**Passage shown**
Over at First Things, Peter J. Leithart writes about the rise of industrialism and the death of masculinity. He uses Philipp Blom’s books Fracture and The Vertigo Years as the core for his discussion.

For 21st century man, we have grown up in a world of industrialism and ever-increasing technology. We don’t know anything different and, therefore, technology is just a part of the landscape. Like trees and rivers, we assume its neutrality and if we do consider the impacts, we mostly focus on what we consider the good. But that’s not necessarily the case.

Leithart argues,

“…the rise of machinery and factory labor robbed men of the nobility and honor they had in traditional societies. They were reduced to doing repetitive women’s work. City life left them little scope to be masculine.”

He then goes on to write:

“As Blom says, ‘This social and intellectual upheaval caused a multitude of reactions, most important those among men who saw their masculinity threatened by the changing patterns of power and by a personal and professional life marked by increasing speed and insecurity. Those who could not cope with the new demands were declared “neurasthenics” and sent to mental hospitals to recuperate away from the constant haste of city life. Others sought refuge in rituals of masculinity such as bodybuilding and a cult of health and fitness. Uniforms were in fashion, and more duels were being fought than ever before, while small advertisements in newspapers from Chicago to Berlin asked their readers to consider whether they might be suffering from a secret “manly weakness” or from “nervous exhaustion,” and proposed tinctures and electric baths to stimulate virility’. Effete aestheticism and brutal fascism were alternative responses to the emasculations of modernity.”

Interestingly, it wasn’t just city life that caused a crisis in masculinity to Leithart or Blom. The conditions of World War I as the first truly mass-production, industrialized war also left manhood reeling.

“Blom’s vivid description of the war is no doubt touched by later surrealist imagery, but it’s also the case that Dada and Surrealism turned the experience Front into art. On the Western Front ‘was the scene of the most technologized, mechanized warfare humanity had seen to date. A moonlike wasteland cratered by hundreds of thousands of shells and scarred by trenches running for thousands of miles, this was modernity unhinged. Everything here was mass-produced and standardized; every human being carried a number and wore a uniform. There was no more mechanized, more industrialized, more rationalized, and at the same time more obviously insane environment than the Western Front, and the armies on all sides were gigantic machines. Men, horses, provisions, ammunition, news, secrets, ideas, and experiences were transported over thousands of miles along sophisticated road, rail, and communications networks to be consumed at their destination. Fighting had become an industrial process rather than an act of personal bravery or even heroism’. Many returned shell-shocked, more helpless than they were before the war.”

There can be no doubt that industrialism fundamentally altered society. Not only did it rip apart the social fabric and changed warfare forever, but it also introduced a perpetual drive for efficiency and competition that seeped into all aspects of life, areas of humanity that may not be amenable to efficiency and competition, such as family and friendship. It seems fair to say, too, that if masculinity was dislocated by the changes then femininity was also altered.

Looking back on the changes certainly gives us food for thought on not only where we came from, but also some of the challenges we see around us.

**Apply what you read**
A. Return the part of the piece on industrialism and masculinity that begins at the words "For 21st century" and stops after "necessarily the case.", copied word for word.
B. Sum up the piece on industrialism and masculinity in two sentences.
None of the data is needed.

**Information supplied**
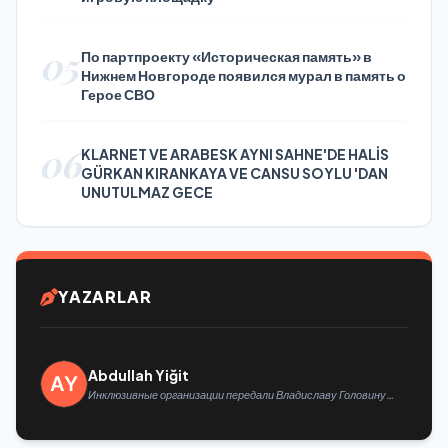
05
По партпроекту «Историческая память» в
Нижнем Новгороде появился мурал в память о
Герое СВО
06
KLARNET VE ARABESK AYNI SAHNE'DE HALİS
GÜRKAN KIRANKAYA VE CANSU SOYLU 'DAN
UNUTULMAZ GECE
YAZARLAR
Abdullah Yiğit
Инклюзивные организации передали Владиславу Головину
предложения в новую Народную программу «Единой России»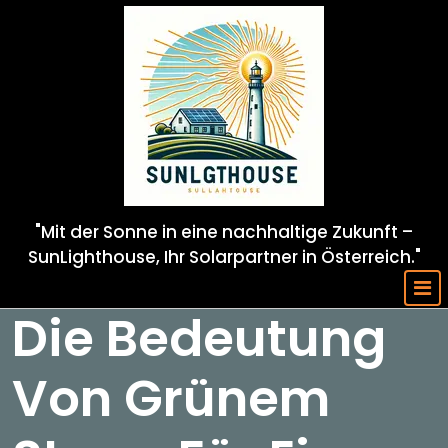
Skip
to
content
"Mit der Sonne in eine nachhaltige Zukunft –
SunLighthouse, Ihr Solarpartner in Österreich."
Die Bedeutung
Von Grünem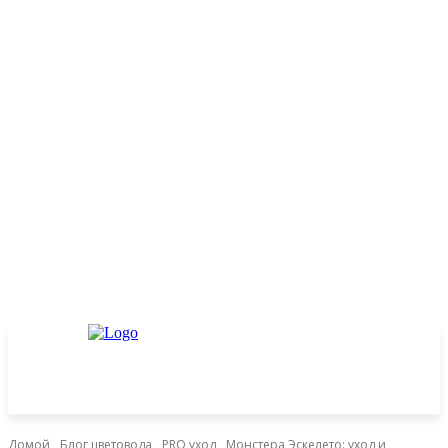
Домой
Блог цветовода
PRO уход
Монстера Эскелето: уход и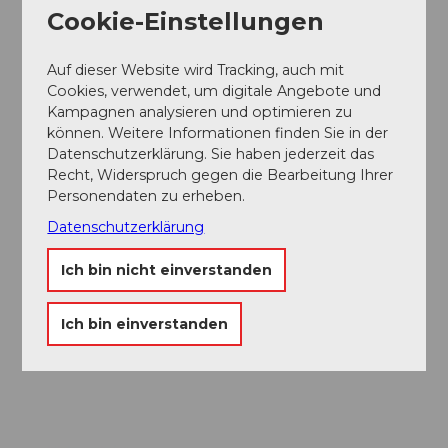
Cookie-Einstellungen
Parken
Gebührenpflichtige Parkplätze sind vorhanden.
Auf dieser Website wird Tracking, auch mit
Öffentliche Verkehrsmittel
Cookies, verwendet, um digitale Angebote und
Mit dem Zug nach Willisau
Kampagnen analysieren und optimieren zu
können. Weitere Informationen finden Sie in der
Autor:in
Datenschutzerklärung. Sie haben jederzeit das
Recht, Widerspruch gegen die Bearbeitung Ihrer
Willisau Tourismus
Personendaten zu erheben.
Datenschutzerklärung
Organisation
Willisau Tourismus
Ich bin nicht einverstanden
Unser Tipp
Ich bin einverstanden
Willisau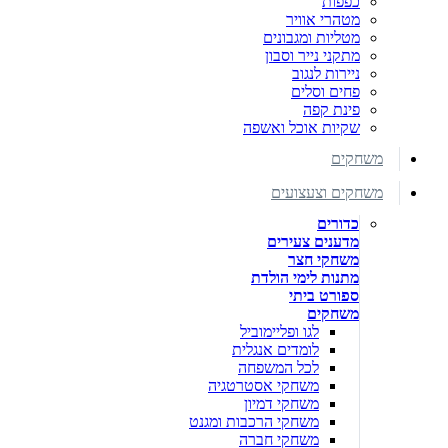
כפפות
מטהרי אוויר
מטליות ומגבונים
מתקני נייר וסבון
ניירות לנגוב
פחים וסלים
פינת קפה
שקיות אוכל ואשפה
משחקים
משחקים וצעצועים
כדורים
מדענים צעירים
משחקי חצר
מתנות לימי הולדת
ספורט ביתי
משחקים
לגו ופליימוביל
לומדים אנגלית
לכל המשפחה
משחקי אסטרטגיה
משחקי דמיון
משחקי הרכבות ומגנט
משחקי חברה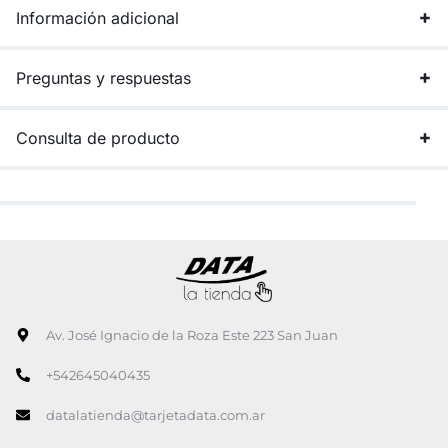
Información adicional
Preguntas y respuestas
Consulta de producto
Av. José Ignacio de la Roza Este 223 San Juan
+542645040435
datalatienda@tarjetadata.com.ar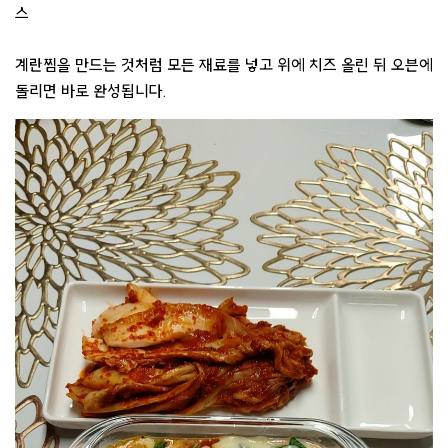
스
계란찜을 만드는 것처럼 모든 재료를 넣고 위에 치즈 올린 뒤 오븐에
돌리면 바로 완성됩니다.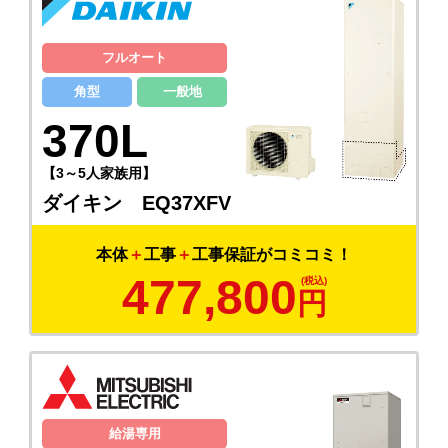
フルオート
角型
一般地
370L
【3～5人家族用】
ダイキン EQ37XFV
本体
＋
工事
＋
工事保証がコミコミ！
477,800
円
給湯専用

**Answers for this exercise**
A.
For 21st century man, we have grown up in a world of industrialism and ever-increasing technology. We don’t know anything different and, therefore, technology is just a part of the landscape. Like trees and rivers, we assume its neutrality and if we do consider the impacts, we mostly focus on what we consider the good. But that’s not necessarily the case.

B. Drawing on Peter J. Leithart's discussion of Philipp Blom's books, the piece holds that factory labor, city life, and the mechanized warfare of World War I robbed men of the honor they had in traditional societies and left manhood reeling. It concludes that industrialism fundamentally altered society, spreading a drive for efficiency and competition into areas such as family and friendship and likely altering femininity as well.